Berkunjung ke Kota Yogyakarta, serasa tidak lengkap bila tidak menikmati sajian kuliner khasnya. Memang paling populer adalah menu gudeg. Tapi kali ini cobalah Gulai Sapi Pak Samin yang sejak tahun 1968 berjualan di sekitar simpang empat Tugu Yogyakarta.
Namun, Warung Gulai Sapi Pak Samin telah berpindah menempati kios di Jalan Tentara Pelajar di seberang SMPN 12 Yogyakarta, buka pukul 13.00 WIB sampai pukul 23.00 WIB.
Ning Purwany generasi kedua yang berjualan Gulai Sapi Pak Samin, mengungkapkan awal mulanya, dulu bapak ibunya berjualan di dekat perempatan Tugu, tapi menjual nasi rames dan pecel juga untuk menyediakan orang-orang pasar. Lalu mulai berjualan gulai sapi saja, sekitar tahun 1990.
Mendekati akhir tahun 2020, Warung Gulai Sapi Pak Samin berpindah tempat, namun kuliner legendaris itu tetap dicari sebagian para pelanggan setianya. Setelah Pak Samin meninggal, Ning menjadi generasi kedua menjual gulai sapi.
Berbeda dengan gulai sapi atau kambing lainnya yang disajikan dengan kuah kental. Gulai Sapi Pak Samin memiliki ciri khas sebagai gulai segar tidak menggunakan kuah santan kental.
Irisan-irisan daging sapi yang empuk disiram dengan kuah gulai encer, terasa segar seperti soto. Walaupun tidak menyajikan kuah kental, tapi tidak meninggalkan aroma dan rasa gulai.
Gulai Sapi Pak Samin disajikan panas ditambah irisan kubis dan cabai atau sambal bagi penyuka pedas.
“Dulu bapak itu penginnya seperti soto, tapi ada kuah santannya. Tidak model gulai lainnya. Istilahnya gulai segar,” imbuh Ning warga Warungboto Umbulharjo itu.
Untuk menghasilkan gulai sapi berkuah ringan, tidak memakai air rebusan daging sapi yang di awal mengandung minyak atau lemak.
Daging yang telah direbus, airnya dibuang lalu direbus lagi, kemudian dimasak dengan bumbu gulai.
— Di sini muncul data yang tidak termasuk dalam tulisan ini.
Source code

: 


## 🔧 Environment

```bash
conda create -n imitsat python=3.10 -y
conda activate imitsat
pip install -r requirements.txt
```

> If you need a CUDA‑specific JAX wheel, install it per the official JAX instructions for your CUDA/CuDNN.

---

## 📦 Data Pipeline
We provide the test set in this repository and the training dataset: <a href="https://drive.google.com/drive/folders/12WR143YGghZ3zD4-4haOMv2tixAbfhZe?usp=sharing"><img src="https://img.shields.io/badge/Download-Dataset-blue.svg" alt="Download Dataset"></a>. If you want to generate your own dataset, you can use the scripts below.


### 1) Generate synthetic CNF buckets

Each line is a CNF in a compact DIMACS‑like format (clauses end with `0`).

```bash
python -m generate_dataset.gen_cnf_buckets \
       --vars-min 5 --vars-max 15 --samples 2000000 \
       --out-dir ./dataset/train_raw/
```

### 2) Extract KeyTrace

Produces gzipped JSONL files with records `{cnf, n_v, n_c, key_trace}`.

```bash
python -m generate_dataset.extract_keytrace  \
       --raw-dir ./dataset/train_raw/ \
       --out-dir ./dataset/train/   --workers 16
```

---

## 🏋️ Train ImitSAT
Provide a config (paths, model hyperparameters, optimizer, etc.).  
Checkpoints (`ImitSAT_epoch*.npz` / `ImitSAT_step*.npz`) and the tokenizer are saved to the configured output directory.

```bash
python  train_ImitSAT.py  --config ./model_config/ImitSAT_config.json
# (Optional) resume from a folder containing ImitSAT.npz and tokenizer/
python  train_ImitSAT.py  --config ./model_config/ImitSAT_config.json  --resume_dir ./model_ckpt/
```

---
Dengan cara itu kuah gulai yang dihasilkan tidak berminyak atau mengandung lemak.
Proses memasak gulai sapi masih dilakukan oleh Suharni, istri Pak Samin di rumahnya di Gondolayu, sehingga mempertahankan resep dan cara memasaknya.
“Proses meracik bumbu dan memasak masih ibu. Termasuk berbelanja. Saya tinggal mematangkan dan melayani penjualan. Sejak ada virus corona, ibu tidak ikut jualan di warung,” paparnya.
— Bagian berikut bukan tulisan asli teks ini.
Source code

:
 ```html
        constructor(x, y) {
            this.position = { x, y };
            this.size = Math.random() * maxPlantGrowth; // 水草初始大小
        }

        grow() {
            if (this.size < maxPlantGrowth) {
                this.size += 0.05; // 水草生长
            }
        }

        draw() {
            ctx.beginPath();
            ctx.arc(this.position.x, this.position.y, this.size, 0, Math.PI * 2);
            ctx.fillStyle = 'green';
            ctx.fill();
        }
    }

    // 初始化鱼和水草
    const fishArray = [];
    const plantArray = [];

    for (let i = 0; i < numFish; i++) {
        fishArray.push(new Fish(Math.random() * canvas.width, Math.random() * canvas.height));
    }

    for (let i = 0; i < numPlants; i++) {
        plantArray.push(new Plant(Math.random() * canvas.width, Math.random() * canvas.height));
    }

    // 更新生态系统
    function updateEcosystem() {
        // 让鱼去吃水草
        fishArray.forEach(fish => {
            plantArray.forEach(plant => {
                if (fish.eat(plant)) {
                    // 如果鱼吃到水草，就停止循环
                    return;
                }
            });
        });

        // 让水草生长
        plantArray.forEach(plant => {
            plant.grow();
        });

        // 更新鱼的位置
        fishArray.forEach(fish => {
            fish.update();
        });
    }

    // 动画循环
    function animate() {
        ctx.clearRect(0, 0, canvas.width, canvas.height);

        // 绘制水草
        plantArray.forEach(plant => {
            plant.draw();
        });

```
Pak Samin kala itu memilih daging sapi sebagai bahan baku gulai, karena mempertimbangkan selera pasar. Dimana sebagian orang tidak suka atau tidak boleh mengonsumsi daging kambing karena faktor kesehatan.
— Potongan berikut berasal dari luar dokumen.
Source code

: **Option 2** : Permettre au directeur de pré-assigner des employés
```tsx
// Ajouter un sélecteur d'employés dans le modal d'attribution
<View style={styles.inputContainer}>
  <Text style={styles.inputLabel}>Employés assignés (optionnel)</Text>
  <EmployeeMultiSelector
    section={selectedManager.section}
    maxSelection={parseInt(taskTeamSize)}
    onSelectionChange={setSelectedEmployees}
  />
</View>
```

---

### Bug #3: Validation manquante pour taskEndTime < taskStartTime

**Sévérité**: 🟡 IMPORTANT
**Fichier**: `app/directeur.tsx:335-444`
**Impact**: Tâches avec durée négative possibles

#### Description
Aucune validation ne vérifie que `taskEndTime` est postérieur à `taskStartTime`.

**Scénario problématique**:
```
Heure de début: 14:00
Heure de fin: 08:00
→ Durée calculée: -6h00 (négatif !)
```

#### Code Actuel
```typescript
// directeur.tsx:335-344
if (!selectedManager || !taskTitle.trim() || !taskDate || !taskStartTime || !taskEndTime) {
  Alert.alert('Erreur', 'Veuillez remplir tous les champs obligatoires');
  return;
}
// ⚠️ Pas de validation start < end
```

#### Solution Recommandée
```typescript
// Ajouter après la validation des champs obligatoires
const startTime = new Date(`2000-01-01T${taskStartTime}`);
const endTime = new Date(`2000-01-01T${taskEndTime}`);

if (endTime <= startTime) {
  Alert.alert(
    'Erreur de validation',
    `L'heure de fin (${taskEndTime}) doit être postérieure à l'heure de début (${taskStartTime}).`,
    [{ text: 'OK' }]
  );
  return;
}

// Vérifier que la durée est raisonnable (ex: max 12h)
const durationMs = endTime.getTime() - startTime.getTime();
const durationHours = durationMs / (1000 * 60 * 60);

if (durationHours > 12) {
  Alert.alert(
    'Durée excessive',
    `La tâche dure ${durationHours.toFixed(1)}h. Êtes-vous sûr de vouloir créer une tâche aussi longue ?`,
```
Ning menyebut saat masih berjualan di utara simpang empat Tugu Yogyakarta, dalam sehari bisa memasak sekitar 10 kilogram daging sapi. Kini setelah berpindah lokasi dan kondisi pandemi Covid-19, dalam sehari hanya memasak berkisar 3 sampai 5 kilogram daging sapi.
Gulai Sapi Pak Samin masih ramah di kantong. Satu porsi nasi gulai campur hanya dibanderol Rp 12.000 dan nasi gulai pisah Rp 15.000.
Diakuinya dengan harga itu tidak mendapatkan untung banyak. Keuntungan terbantu dari penjualan minuman. Harga gulai sapi itu dijual murah, karena kebanyakan pelanggan adalah pelajar dan mahasiswa. Kemurahan hati Pak Samin pada sepiring nasi gulai campur itu diteruskan Ning sampai sekarang.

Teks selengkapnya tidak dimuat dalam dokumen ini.